Dans les cérémonies royales, les pairs temporels avaient la couronne en tête, et les pairs spirituels la mitre.

Les archevêques portaient la mitre à couronne ducale, et les évêques, qui ont rang après les vicomtes, la mitre à tortil de baron.

Remarque étrange et qui est un enseignement, ce carré formé par le trône, les évêques et les barons, et dans lequel sont des magistrats à genoux, c’était l’ancien parlement de France sous les deux premières races. Même aspect de l’autorité en France et en Angleterre, Hincmar, dans le de ordinatione sacri palatii, décrit en 853 la chambre des lords en séance à Westminster au dix-huitième siècle. Sorte de bizarre procès-verbal fait neuf cents ans d’avance.

Qu’est l’histoire? Un écho du passé dans l’avenir. Un reflet de l’avenir sur le passé.

L’assemblée du parlement n’était obligatoire que tous les sept ans.

Les lords délibéraient en secret, portes fermées. Les séances des communes étaient publiques. La popularité semblait diminution.

Le nombre des lords était illimité. Nommer des lords, c’était la menace de la royauté. Moyen de gouvernement.

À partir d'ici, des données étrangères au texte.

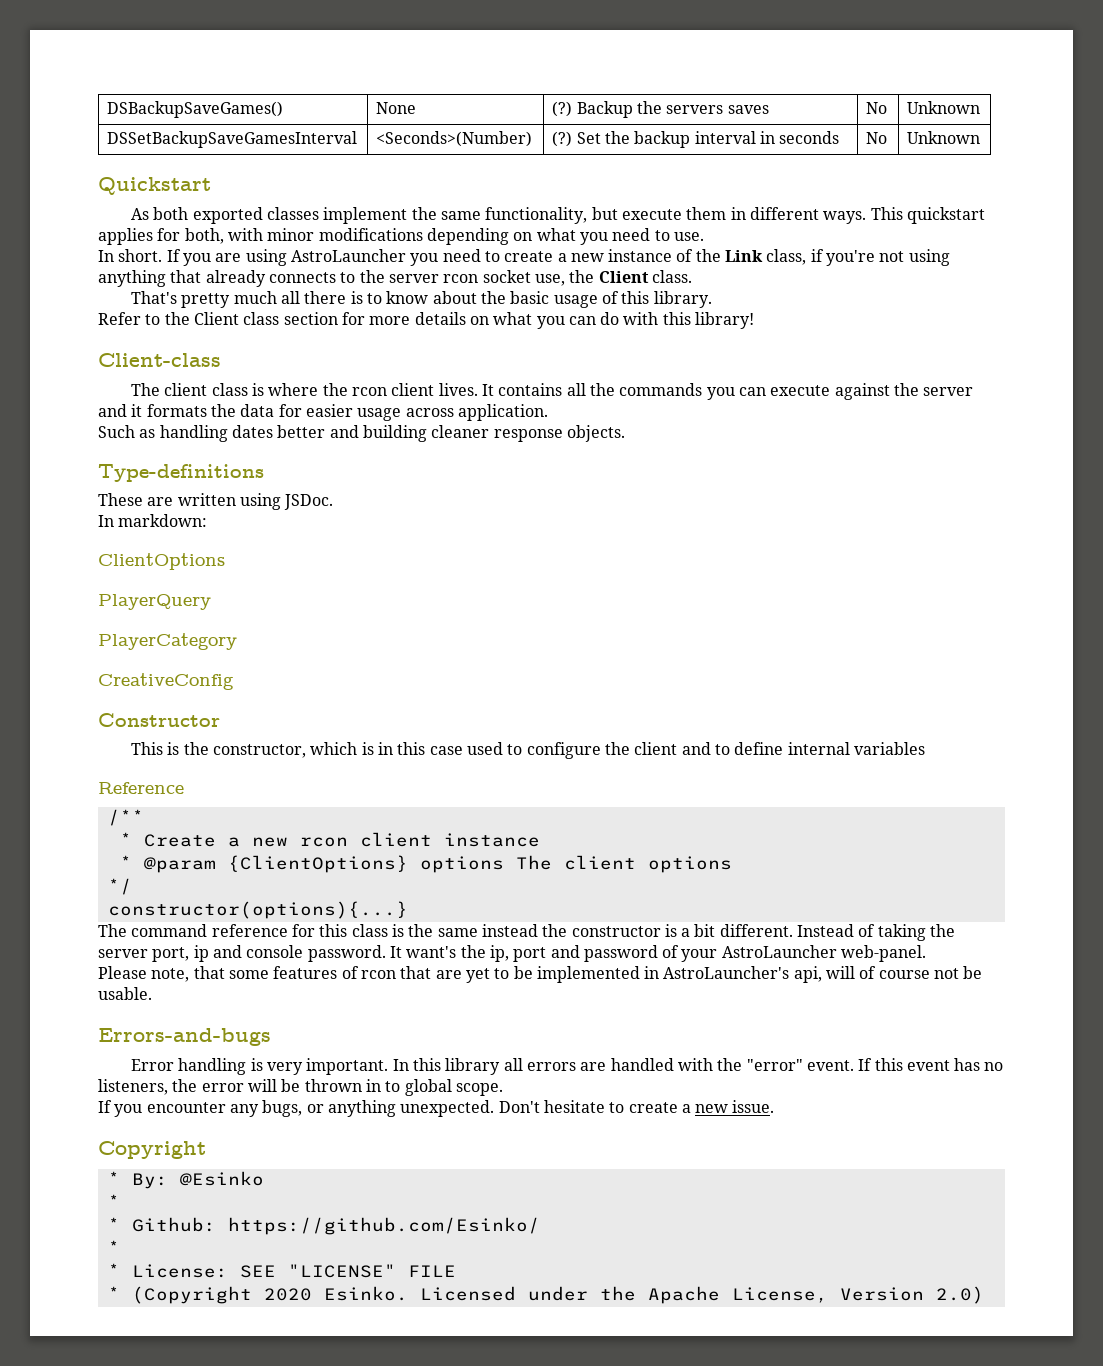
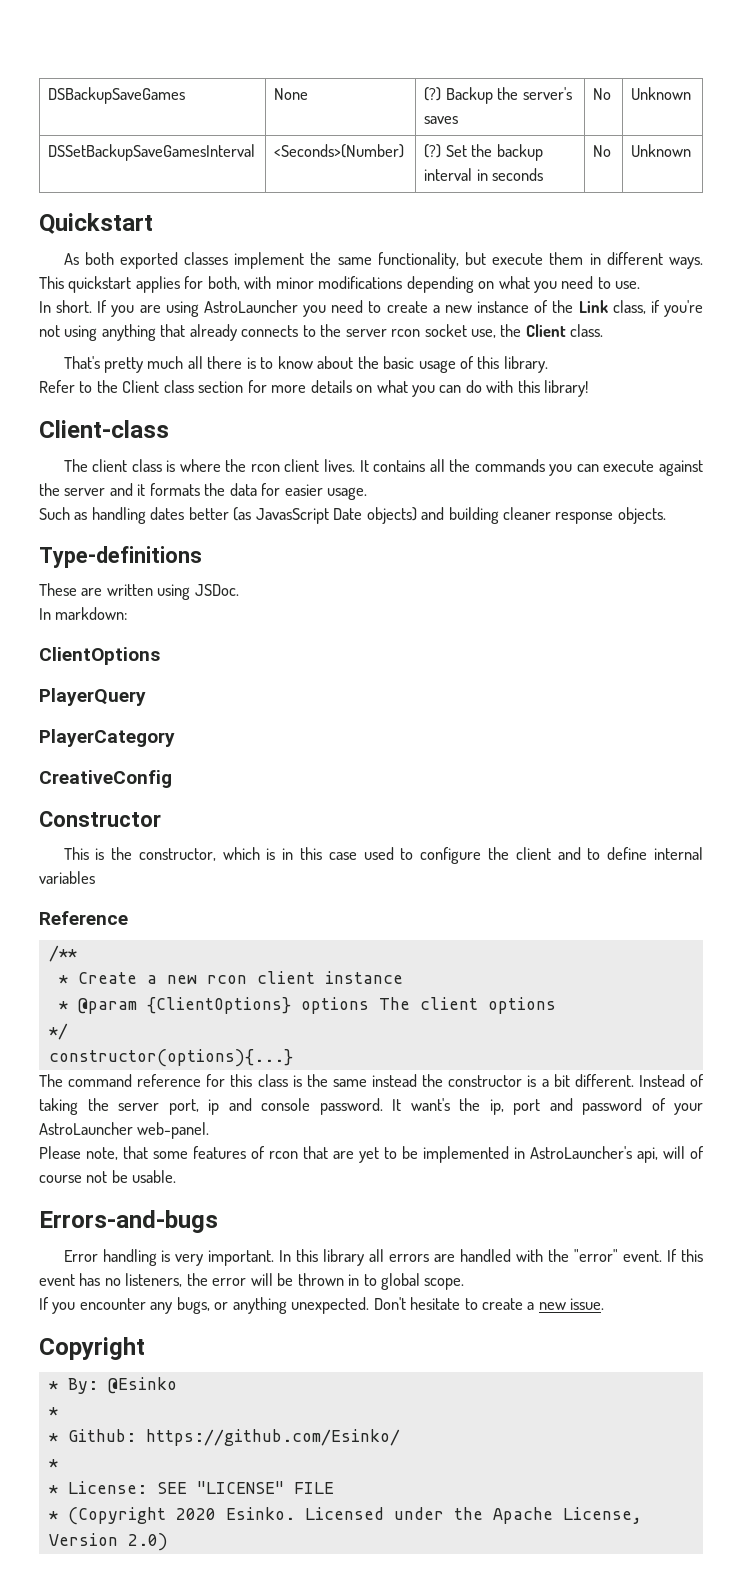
[107,101,284,118] DSBackupSaveGames() -> [48,87,186,104] DSBackupSaveGames
[666,105,724,114] servers -> [522,87,572,100] server's
[357,404,548,421] usage across application. -> [327,487,368,500] usage.
(326, 431) none -> [233,507,417,524] (as JavasScript Date objects)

Au commencement du dix-huitième siècle, la chambre des lords offrait déjà un très fort chiffre. Elle a grossi encore depuis. Délayer l’aristocratie est une politique. Elisabeth fit peut-être une faute en condensant la pairie dans soixante-cinq lords. La seigneurie moins nombreuse est plus intense. Dans les assemblées, plus il y a de membres, moins il y a de têtes. Jacques II l’avait senti en portant la chambre haute à cent-quatrevingt-huit lords; cent-quatrevingt-six, si l’on défalque de ces pairies les deux duchesses de l’alcôve royale, Portsmouth et Cleveland. Sous Anne, le total des lords, y compris les évêques, était de deux cent sept.

Sans compter le duc de Cumberland, mari de la reine, il y avait vingt-cinq ducs dont le premier, Norfolk, ne siégeait point, étant catholique, et dont le dernier, Cambridge, prince électoral de Hanovre, siégeait, quoique étranger. Winchester, qualifié premier et seul marquis d’Angleterre, comme Astorga seul marquis d’Espagne, étant absent, vu qu’il était jacobite, il y avait cinq marquis, dont le premier était Lindsey et le dernier Lothian; soixante-dix-neuf comtes, dont le premier était Derby et le dernier Islay; neuf vicomtes, dont le premier était Hereford et le dernier Lonsdale; et soixante-deux barons, dont le premier était Abergaveny et le dernier Hervey. Lord Hervey, étant le dernier baron, était ce qu’on appelait «le puîné» de la chambre. Derby, qui, étant primé par Oxford, Shrewsbury et Kent, n’était que le quatrième sous Jacques II, était devenu sous Anne le premier des comtes. Deux noms de chanceliers avaient disparu de la liste des barons, Verulam, sous lequel l’histoire retrouve Bacon, et Wem, sous lequel l’histoire retrouve Jeffreys. Bacon, Jeffreys, noms diversement sombres. En 1705, les vingt-six évêques n’étaient que vingt-cinq, le siège de Chester étant vacant. Parmi les évêques, quelques-uns étaient de très grands seigneurs; ainsi William Talbot évêque d’Oxford, chef de la branche protestante de sa maison. D’autres étaient des docteurs éminents, comme John Sharp, archevêque d’York, ancien doyen de Norwick, le poëte Thomas Spratt, évêque de Rochester, bonhomme apoplectique, et cet évêque de Lincoln, qui devait mourir archevêque de Canterbury, Wake, l’adversaire de Bossuet.